I shook my head, as though I might somehow be able to settle all the broken pieces back into place. “Sorry. I just remembered—I was supposed to tell you something, and I almost forgot,” I said. “Albigard asked me to let you know that someone in the Unseelie Court is colluding with a demon. A high-up one, he said.”
Rans’ expression closed off at the mention of Albigard’s name. “Tinkerbell should worry about keeping his own house in order.”
I raised an eyebrow at him. “I’m pretty sure that’s exactly what he’s trying to do,” I said pointedly. “Maybe it’s about time you got over the fact that Albigard helped get me into Dhuinne when I asked him to, and stopped trying to skewer him with pointy iron weapons on sight?”
Once upon a time, Albigard and Rans had been allies—of a sort, at least. I wasn’t pleased with the fact that I’d unintentionally driven a wedge between them by seeking Albigard’s help to go behind Rans’ back, but I still thought Rans was the one who was overreacting.
The vampire raised a stubborn eyebrow to match me. “Tell you what,” he said. “I’ll get over the fact that the backstabbing arsehole dragged you off to Dhuinne to be tortured... right after you ge
t over the method I used to save you afterward.”
I pursed my lips, sensing a possible avenue to victory. “Oh, will you? That’s good—because I’ve been thinking a lot about the life-bond recently, as it happens.”
I’d traveled to Dhuinne in hopes of freeing my father after he was kidnapped by the Fae. And I’d done it with the full knowledge that by doing so, I’d be putting my life at serious risk. At my request, Albigard had gotten me into the Fae realm. He’d also arranged for my dad to be shipped off to Hell with the Tithe—which had seemed at the time to be a safer place for him.
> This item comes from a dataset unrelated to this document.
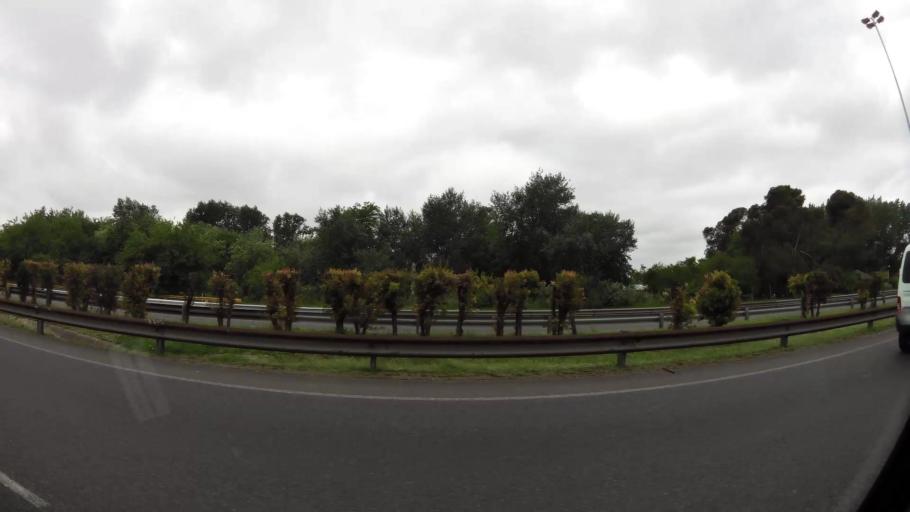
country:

But it was Rans who’d gotten me out of Dhuinne in one piece afterward. Unfortunately, the only way he’d been able to do so was by binding our souls together so tightly that the death of either of us would cause the death of both. Now, the moment my mortal life ended, so would his centuries-long one. But last night I’d realized something important.
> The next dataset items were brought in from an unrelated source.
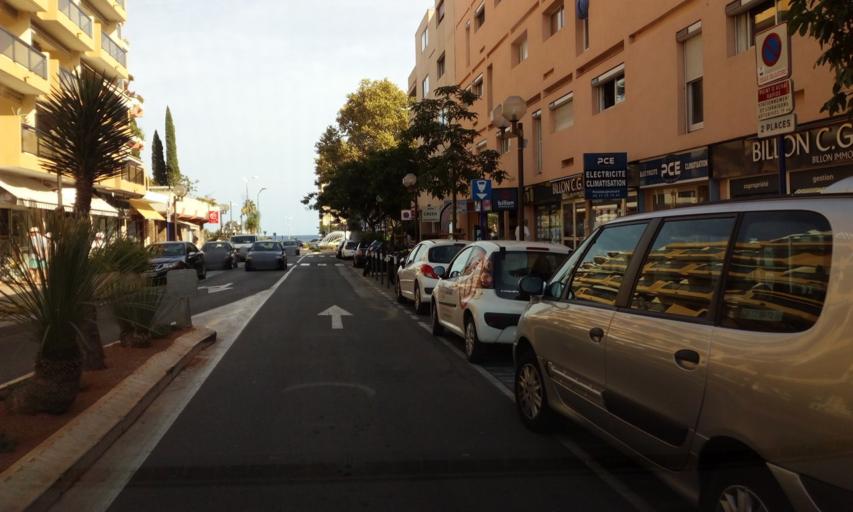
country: FR
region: Provence-Alpes-Cote d'Azur
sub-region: Departement du Var
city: Le Lavandou
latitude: 43.1369
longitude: 6.3650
He continued to watch me, frowning. “As I’ve stated numerous times, you’re the only one here who’s bothered by the end of my life. Personally, I’ll be relieved to have done with it... especially when the alternative would be living in a world where you no longer existed.”
I sucked in a breath, taken by surprise at the sudden onslaught of emotion I felt in reaction to his words—as visceral as a kick to the chest. He must have seen something in my eyes, because he straightened from his luggage and crossed to stand in front of me, gathering my hands in his.
“Zorah,” he said quietly. “You need to know, love, that the demons guard their bonding crystals jealously. There’s only one reason vampires or humans ever risk a demon’s wrath by trying to acquire them.”